The A. jayakari (MN971587) mitochondrial genome is 16,485 bp long and contains 13 protein-coding genes, two ribosomal RNA genes (rRNA), 22 transfer RNA genes (tRNA), and a control region (D-loop). The protein-coding genes were found in a range of 201 bp (atp8) to 1,830 bp (nad5). They included 13 genes for the production of ATP synthase and the electron transport chain, which is made up of the following subunits: 7 complexes I subunits (nad1,2,3,4,5,6 and nad4L), 1 complex III subunits (cob), 3 complex IV subunits (cox1-3), and 2 complex V subunits (atp6 and atp8). The GC contents of whole genome, protein-coding genes, transfer RNA and ribosomal RNA were 39.6%, 39.9%, 36.4% and 40.3%, respectively. The mitochondrial genome of A. jayakari contains an A + T bias with an overall nucleotide composition of A = 5,587 (33.9%), T = 4,369 (26.5%), C = 4,403 (26.7%), and G = 2,126 (12.9%). The A + T content of the mitogenome is 60.4%. Protein coding regions, ribosomal RNA and transfer RNA accounted for 69.02%, 15.3% and 9%, respectively. A total of 50 repeats [including forward repeats (23), palindromic repeats (11) and reverse repeats (16)] were found in A. jayakari mitochondrial genome.
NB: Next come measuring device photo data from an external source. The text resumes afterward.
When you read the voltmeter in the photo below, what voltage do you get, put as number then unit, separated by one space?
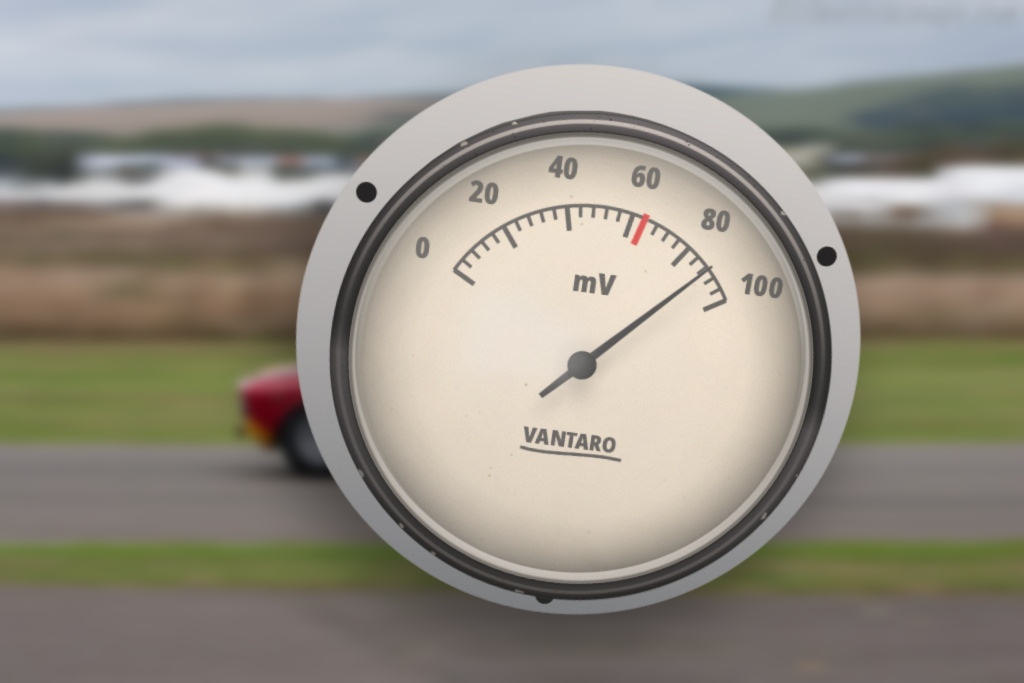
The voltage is 88 mV
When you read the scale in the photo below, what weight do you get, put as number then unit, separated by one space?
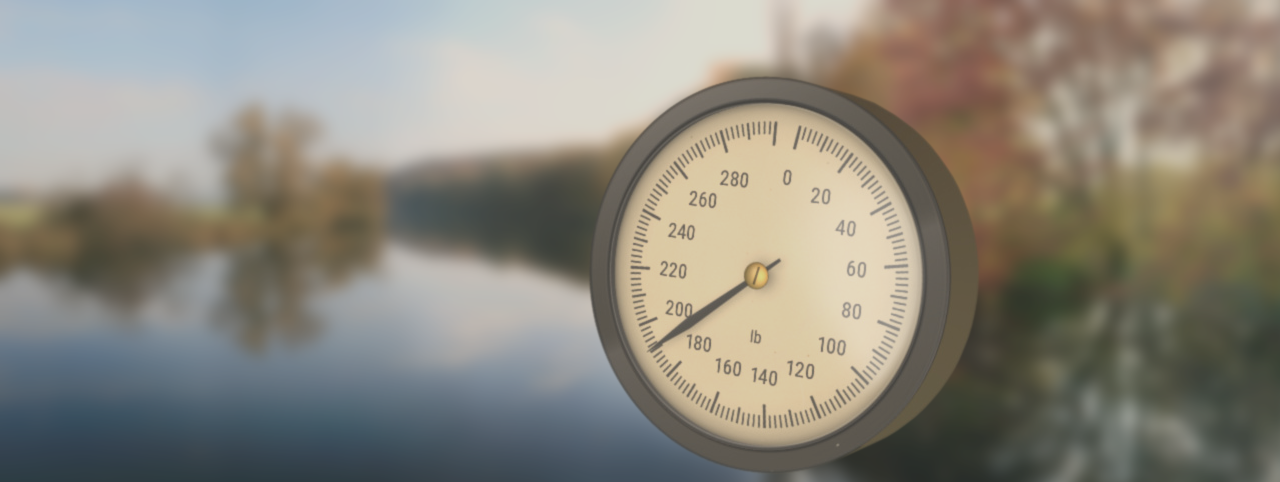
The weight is 190 lb
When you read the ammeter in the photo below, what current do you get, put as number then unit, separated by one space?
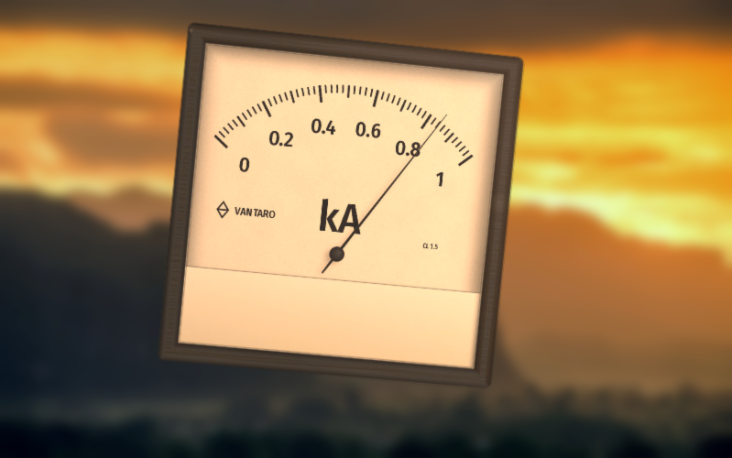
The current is 0.84 kA
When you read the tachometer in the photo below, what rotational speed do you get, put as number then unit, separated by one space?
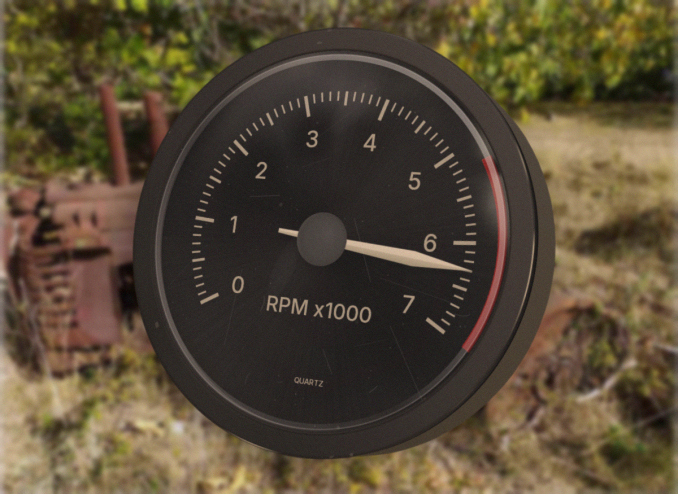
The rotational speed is 6300 rpm
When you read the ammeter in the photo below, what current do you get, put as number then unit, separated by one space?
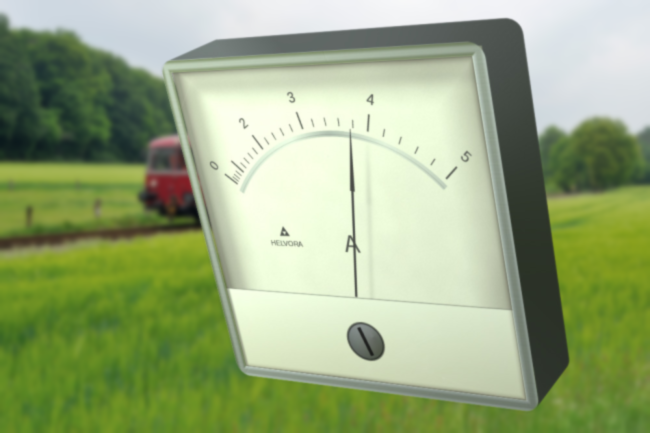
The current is 3.8 A
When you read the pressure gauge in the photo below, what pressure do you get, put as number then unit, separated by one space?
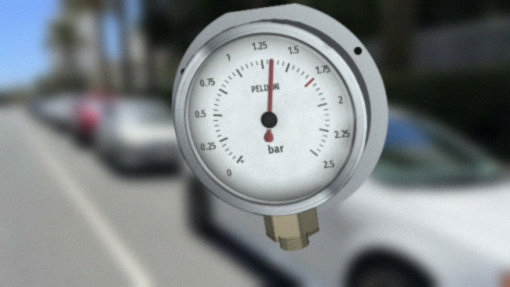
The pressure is 1.35 bar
Phylogenetic analysis revealed that the mitochondrial genome of A. jayakari forms a monophyletic clade with Hemitragus jayakri (NC020621) and Ammotragus lervia (NC009510) (Figure 1). To sum up, this study provides the information of A. jayakari mitochondrial genome, which will also be necessary for further taxonomic classification, phylogenetic reconstruction and implementing conservation strategies.

Figure 1.

Maximum Likelihood phylogeny of A. jayakari based on complete genome. Bootstrap values are indicated at each node.